Il percorso di STEP, realizzato nell’ambito del PSR 2014-2020 della Regione Emilia-Romagna per la durata di due anni, culminerà con la stesura di uno studio di fattibilità per la gestione del “fine vita” delle materie plastiche usate lungo la filiera: “Al termine del progetto – prosegue Missere – realizzeremo un documento che raccoglierà linee guida concrete che permetteranno a enti pubblici e multiutility di dare vita a servizi specifici di raccolta dei materiali plastici, convenzionali o alternativi, utilizzati lungo la filiera, trasformando lo scarto in nuove opportunità e valorizzando ciò che, fino a oggi, è soltanto un rifiuto ingombrante e, spesso, potenzialmente inquinante”.

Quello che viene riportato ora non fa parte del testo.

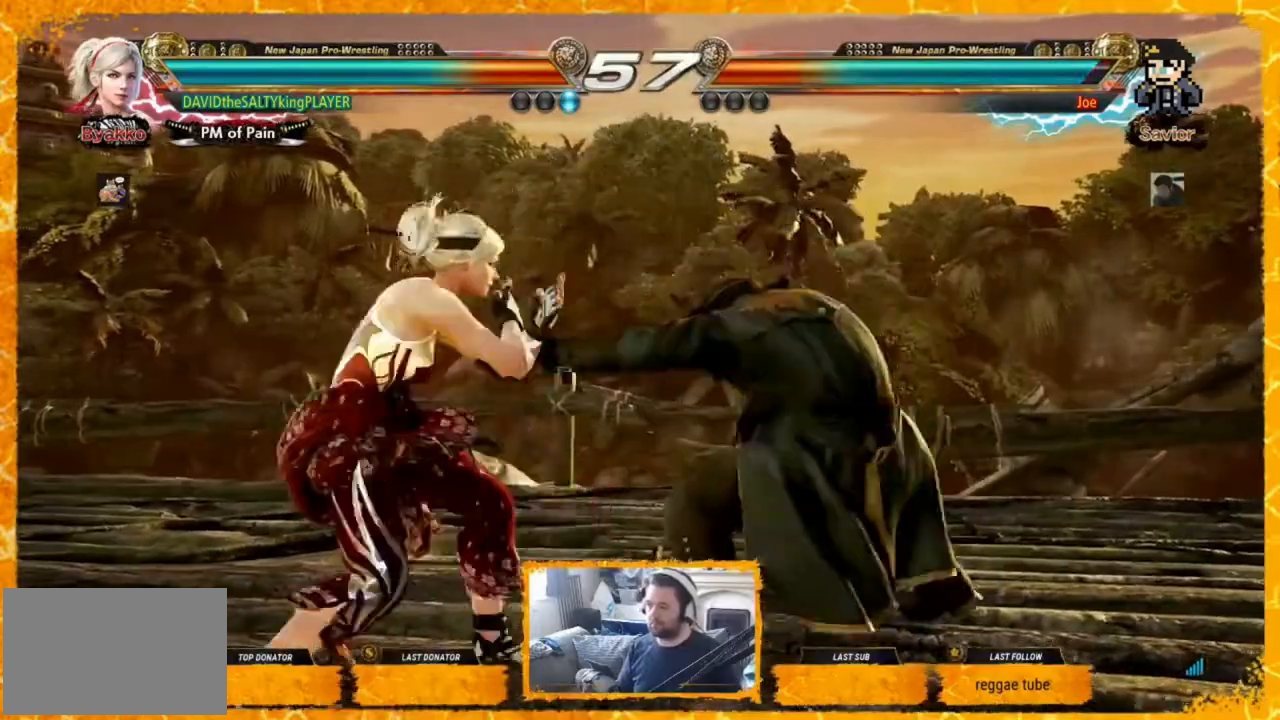
{"buttons": ["DPAD_LEFT"]}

Il progetto, che vede il coinvolgimento diretto di realtà di primo piano del mondo ortofrutticolo come Apofruit e Granfrutta Zani, nonché l’interesse di Apo Conerpo, Agribologna, Naturitalia e Orogel, si avvale dell’importante collaborazione di due prestigiosi istituzioni universitarie: “Il mondo del packaging alimentare deve molto ai materiali plastici, in termini di presentazione, ma soprattutto di conservazione – spiega la prof.ssa Patrizia Fava, docente di  Tecnologie Alimentari e Food Packaging dell’Università di Modena e Reggio Emilia – ma è tempo di cercare risposte nuove nel segno della sostenibilità. Con STEP vogliamo individuare quei materiali biodegradabili e compostabili che possono vantaggiosamente sostituire i vecchi polimeri di sintesi privilegiando, dove possibile, anche  l’utilizzo di prodotti derivati da materie prime rinnovabili e riciclabili come carta e polpa di cellulosa. Con il mio team, studieremo le proprietà di questi nuovi materiali e la loro prestazioni nel preservare la qualità dei frutti, per arrivare a definire quali possano dimostrarsi vincenti. E laddove la plastica convenzionale risulterà ancora imbattibile, punteremo a definire nuove modalità di utilizzo per ridurne consistentemente i volumi. Credo che il settore ortofrutticolo sia finalmente pronto per un salto di qualità e l’Emilia-Romagna, regione vocata all’innovazione, può essere ancora una volta capofila del cambiamento”.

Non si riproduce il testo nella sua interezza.